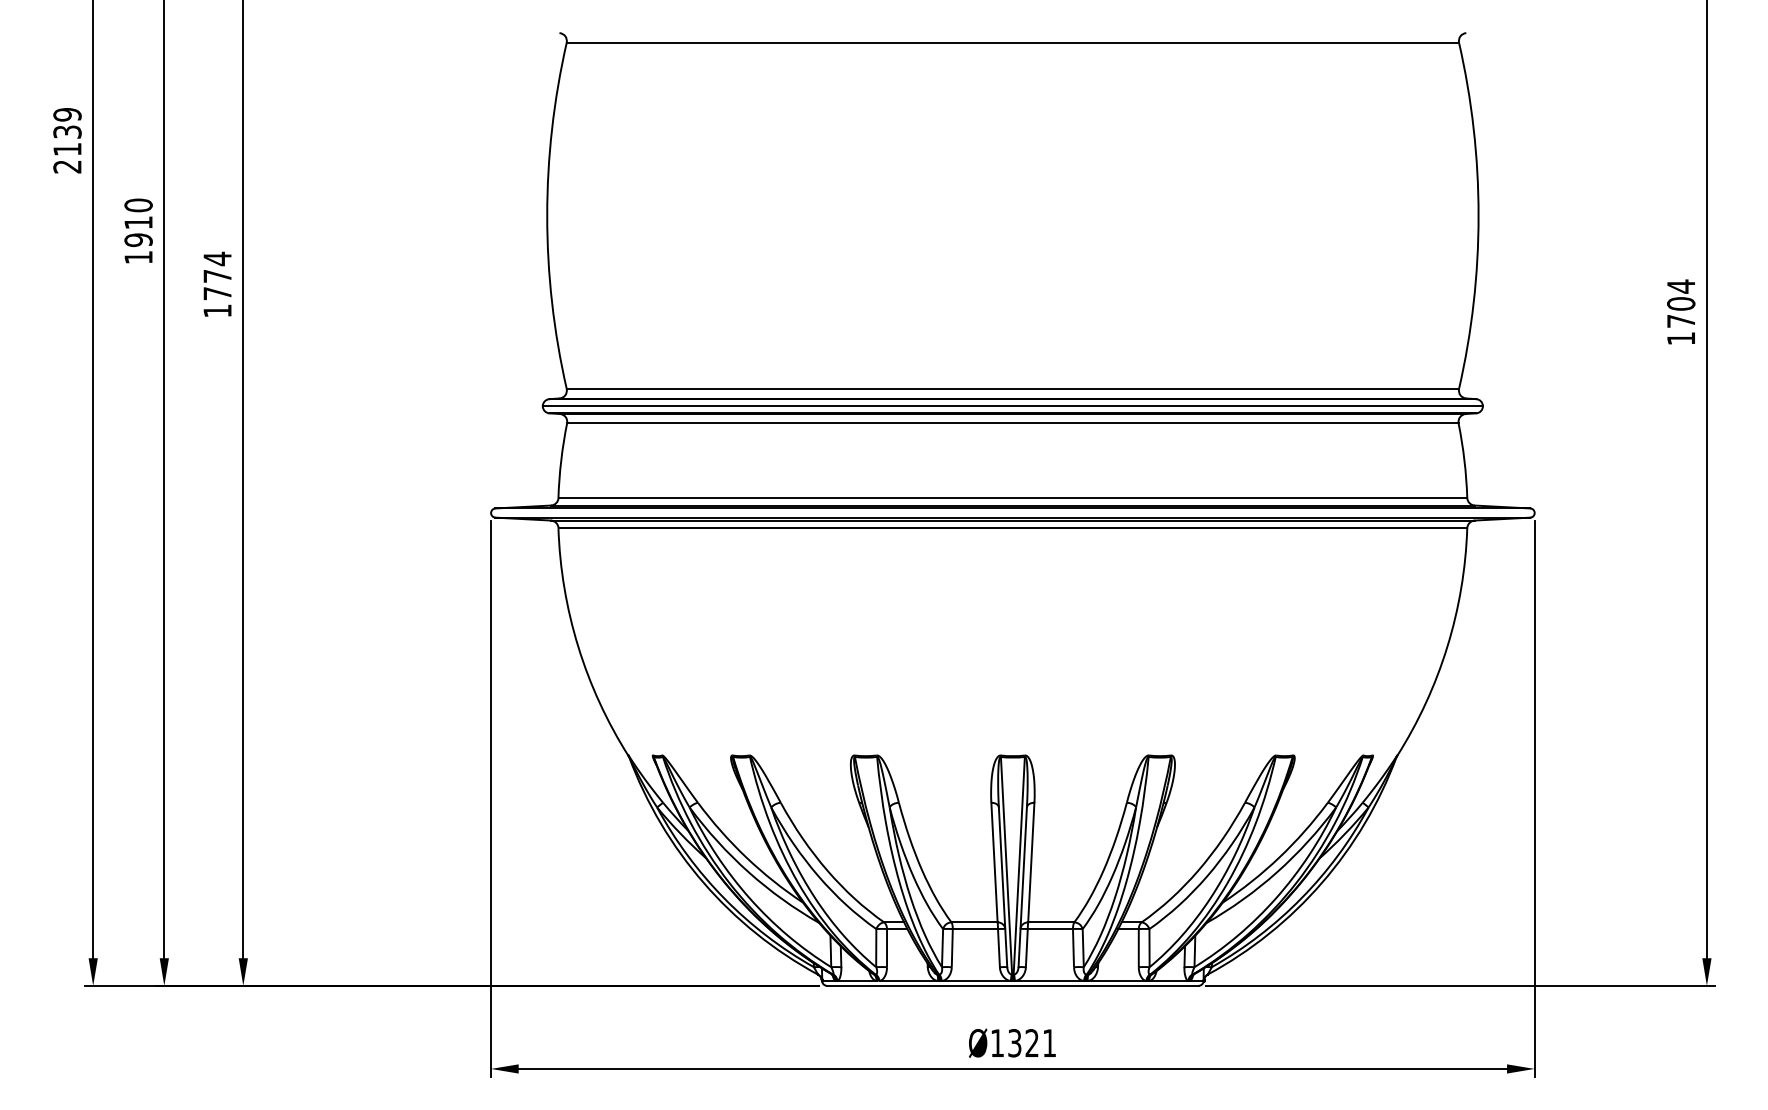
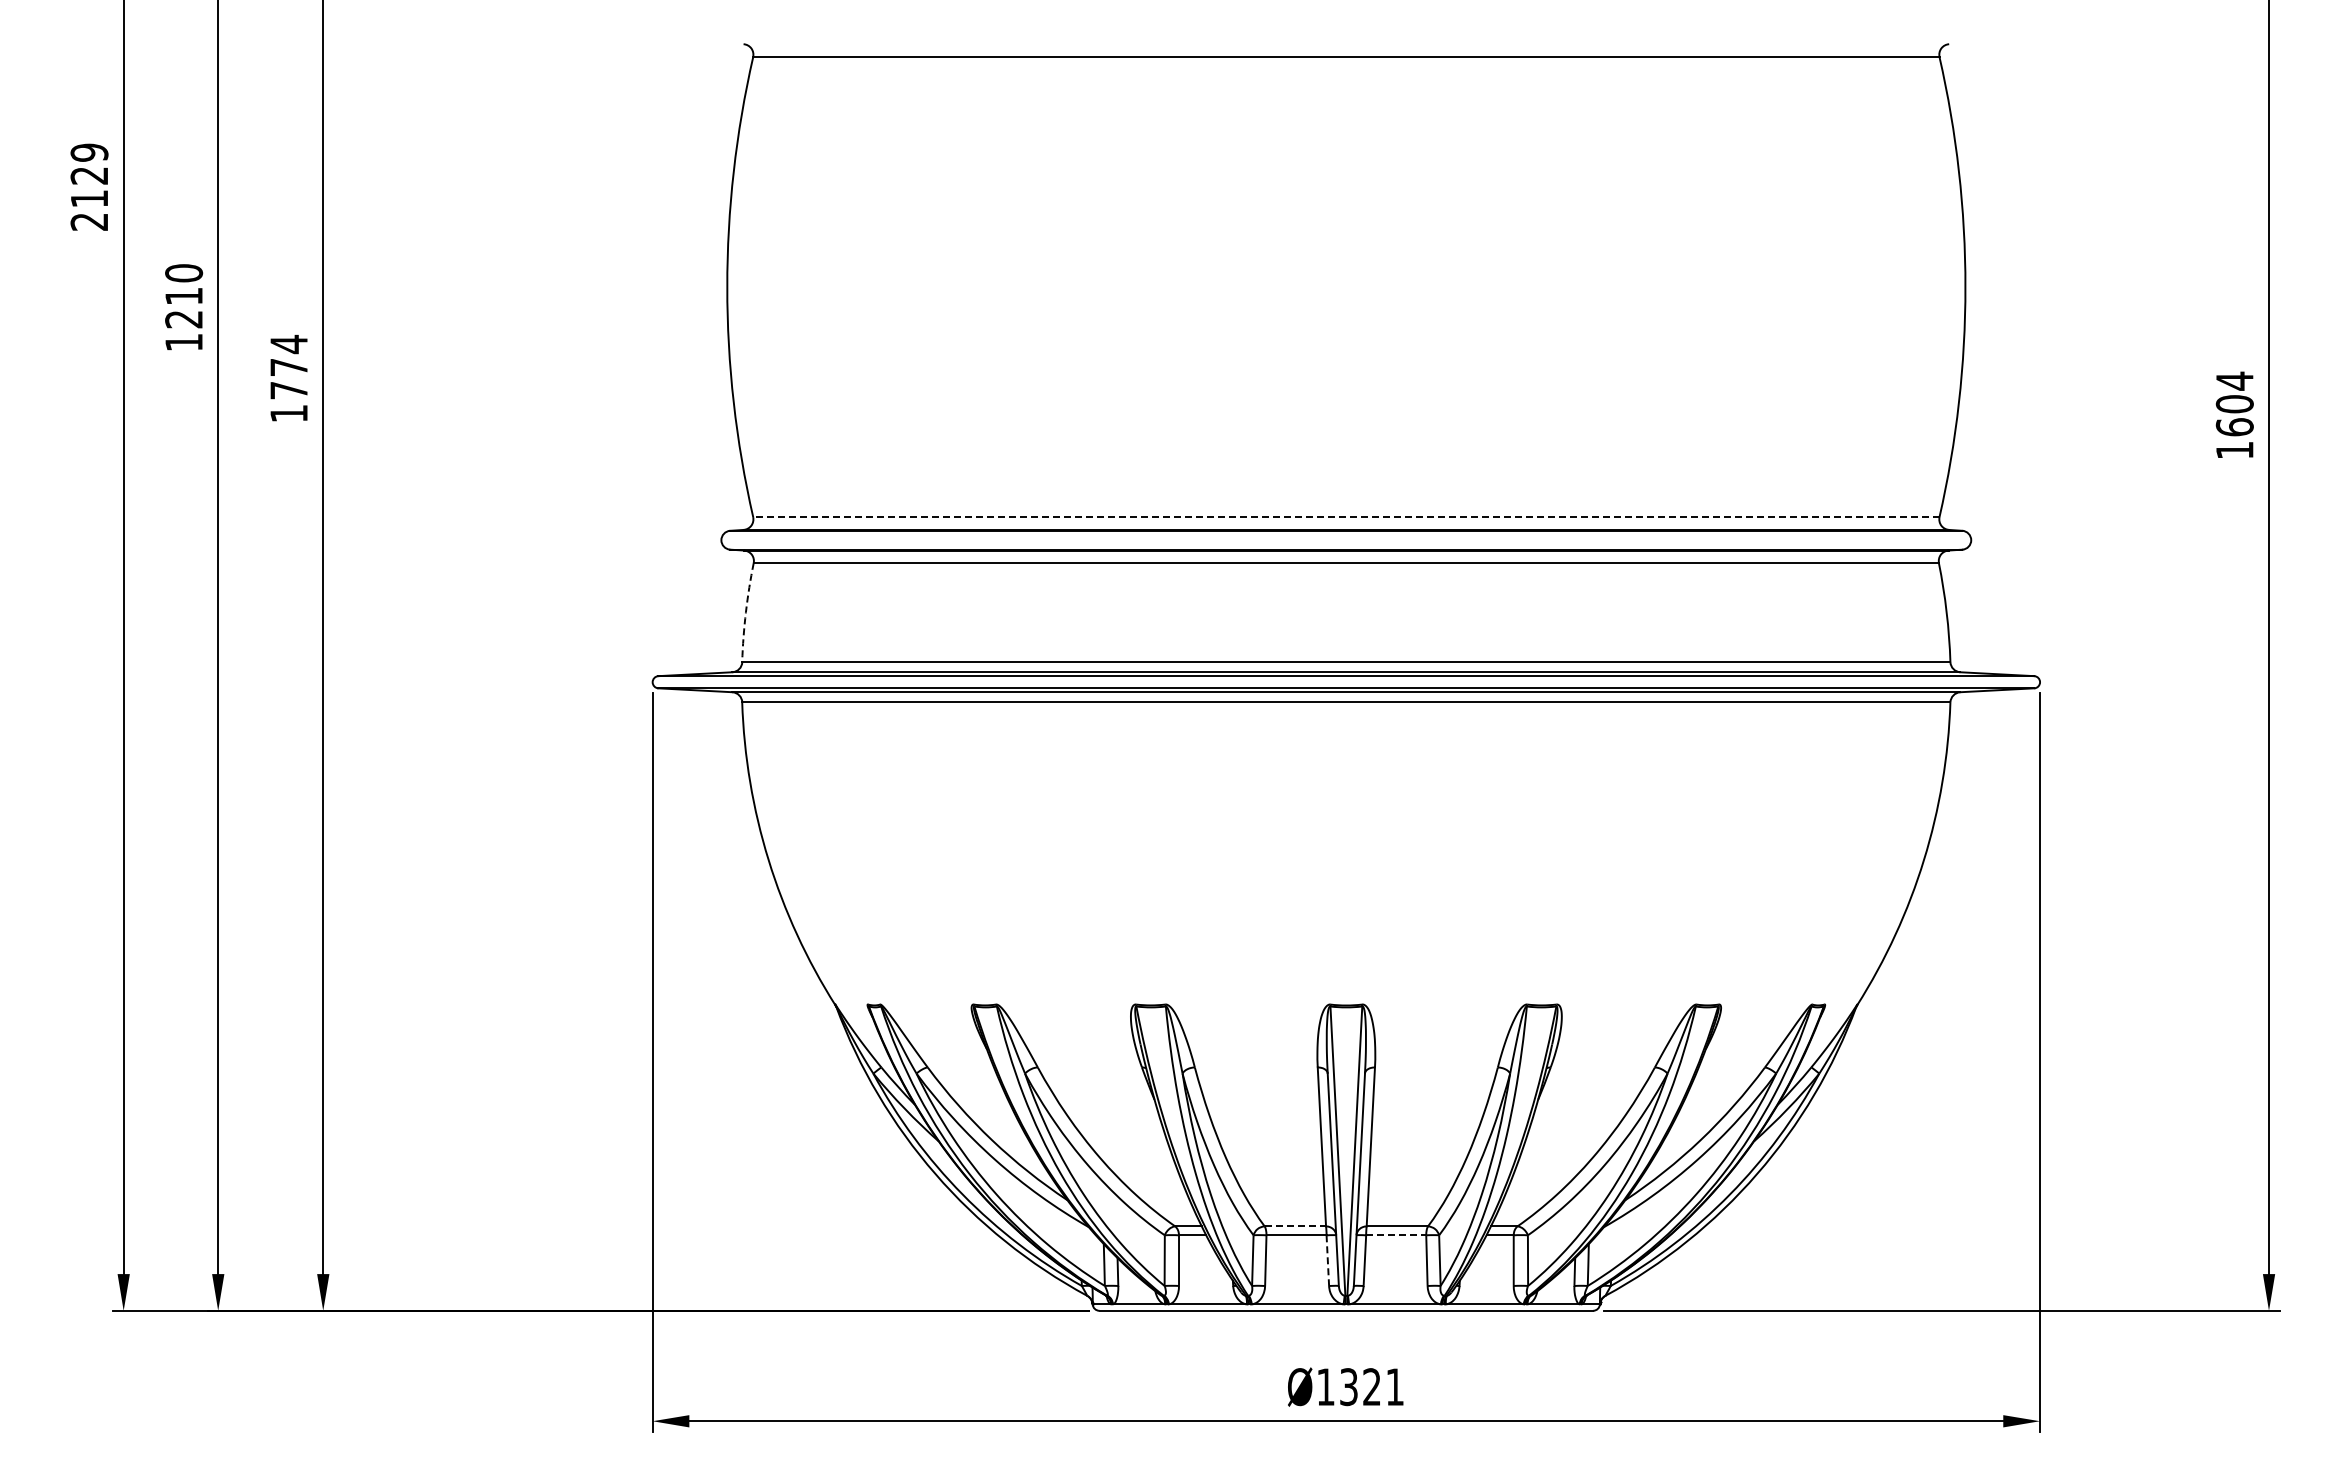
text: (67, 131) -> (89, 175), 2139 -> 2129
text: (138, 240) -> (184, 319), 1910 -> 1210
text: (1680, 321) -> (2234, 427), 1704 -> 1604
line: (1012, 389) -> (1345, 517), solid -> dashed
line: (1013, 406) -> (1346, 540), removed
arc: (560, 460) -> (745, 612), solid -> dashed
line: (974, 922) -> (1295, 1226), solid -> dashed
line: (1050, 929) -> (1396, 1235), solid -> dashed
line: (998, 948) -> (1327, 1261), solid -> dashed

EXERCISE DIRECTIONS >>
A faithful copy of the records above is needed, with the pictures left out.

ANSWER SPACE >>
text: (67, 131) -> (89, 175), 2139 -> 2129
text: (138, 240) -> (184, 319), 1910 -> 1210
text: (1680, 321) -> (2234, 427), 1704 -> 1604
line: (1012, 389) -> (1345, 517), solid -> dashed
line: (1013, 406) -> (1346, 540), removed
arc: (560, 460) -> (745, 612), solid -> dashed
line: (974, 922) -> (1295, 1226), solid -> dashed
line: (1050, 929) -> (1396, 1235), solid -> dashed
line: (998, 948) -> (1327, 1261), solid -> dashed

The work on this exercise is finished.